Apple emphasized in the letter that the practice of employing an additional app binary is not complicated or costly for developers to do.

Florian Mueller:

Practically, we can ignore the difference because the bottom line is that Apple’s position is clearer than ever in light of the letter Reuters reported on earlier today. Apple genuinely believes to be acting in good faith--and I can actually see why.

[…]

I can’t take those news of non-compliance sanctions seriously as long as the ACM, which is not just an antitrust watchdog but also has a broader responsibility for consumer protection, isn’t defending consumers against a pricing scheme under which some reportedly paid fives times more than others for the very same service.

Previously:

Tinder’s Opaque, Unfair Pricing Algorithm

Mozilla:

The research — which spanned five continents — reveals that within a single country, consumers can be quoted up to 31 unique price points for a Tinder Plus subscription.
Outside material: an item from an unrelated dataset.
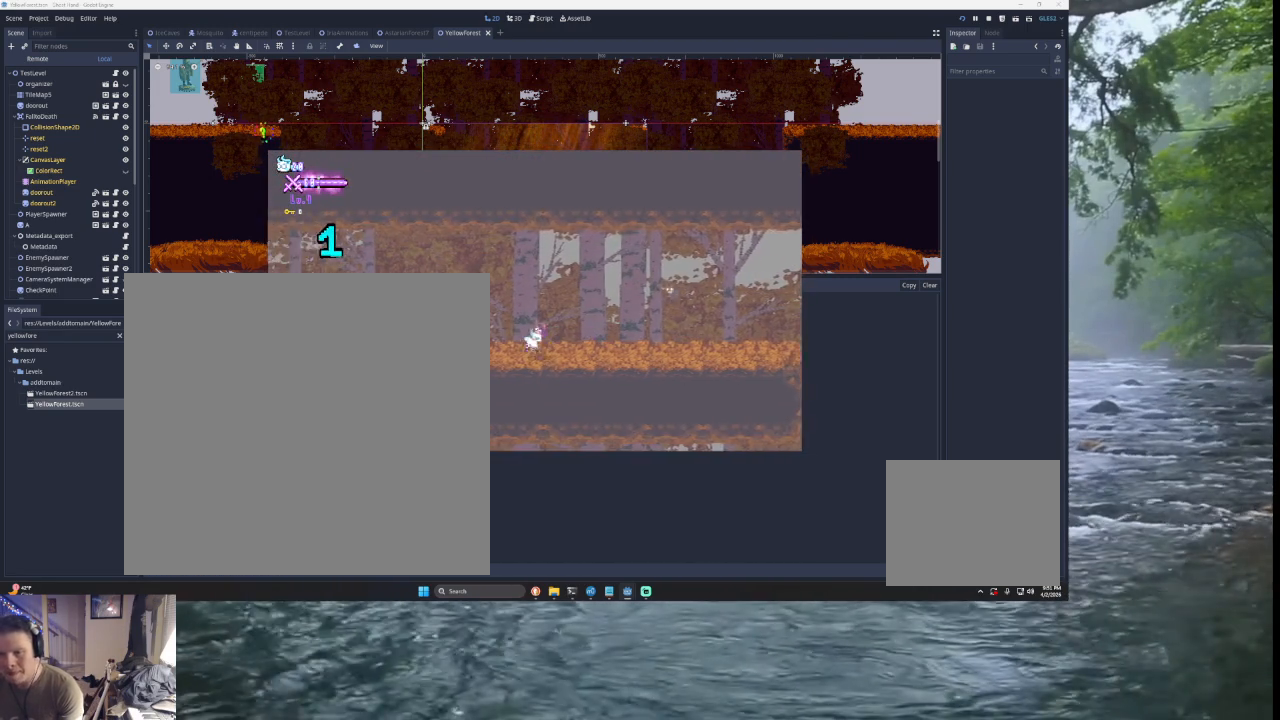
{"buttons": [], "left_stick": "left", "right_stick": "center", "events": []}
Further, some people are charged up to five times more for the exact same service: In the Netherlands, prices ranged from $4.45 to $25.95. In the U.S., they ranged from $4.99 to $26.99.
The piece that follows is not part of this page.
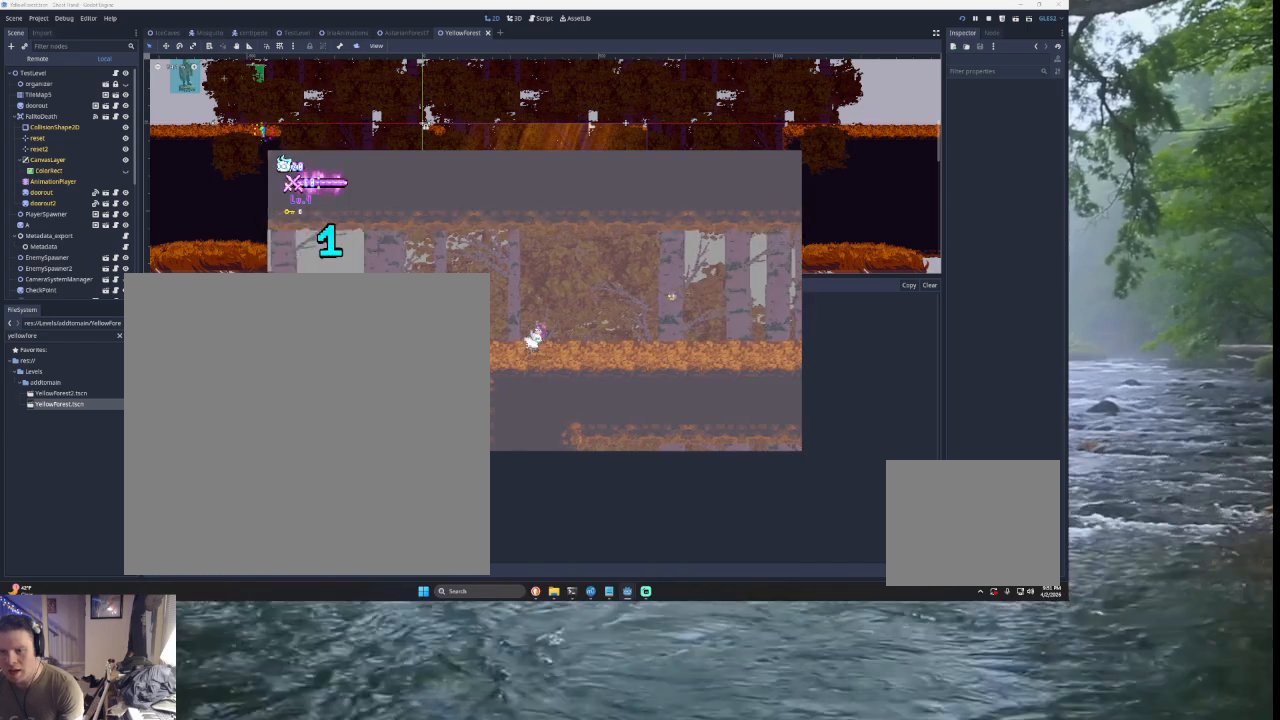
{"buttons": [], "left_stick": "left", "right_stick": "center", "events": []}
Consumers International and Mozilla also determined that Tinder’s personalized pricing algorithm can charge older users more money. On average across the six countries investigated, 30-49 year-olds were charged 65.3% more than 18-29 year-olds. This is occurring even after Tinder faced a $24 million lawsuit for unfair pricing based on age in California.

Florian Mueller:

The Dutch ACM is not just an antitrust enforcement agency. They have a broader mandate, which is why I likened them to the FTC. They do look into all sorts of issues. Now, the problem they are facing here is simply this: people wonder why they are pursuing their Apple case at all, given that it benefits Match Group and a few other foreign companies, but no major Dutch player, and the answer is the “C” in the Autoriteit’s name. The argument is that it’s about Dutch consumers. Now, if there is one huge problem affecting dating-app users in the Netherlands that is worth looking into and addressing, the ACM should follow up on Mozilla and Consumers International’s first-rate investigative work. Those non-profits do the job that organizations like the ACM should be doing in terms of “your tax dollars (or euros) at work.”

[…]

Regrettably, the Tinder pricing scandal is also unhelpful to Epic Games. The Fortnite maker co-founded its Coalition for App Fairness with Match Group and Spotify. It’s bad enough that an amicus brief proposed by the CAF was rejected by the United States Court of Appeals for the Ninth Circuit, the most important regional appeals court in the world--it’s arguably more important to the global economy than almost any national top court. Now a CAF co-founder faces a major credibility problem when it comes to the question of who really overcharges app users.

Damien Petrilli:

Apple could bring this in the Netherland court, to show how shady are dating Apps and how bad it would be without Apple’s control.

However, they can’t because it would backfire: showing how unsafe is the App Store as all dating apps were reviewed and approved.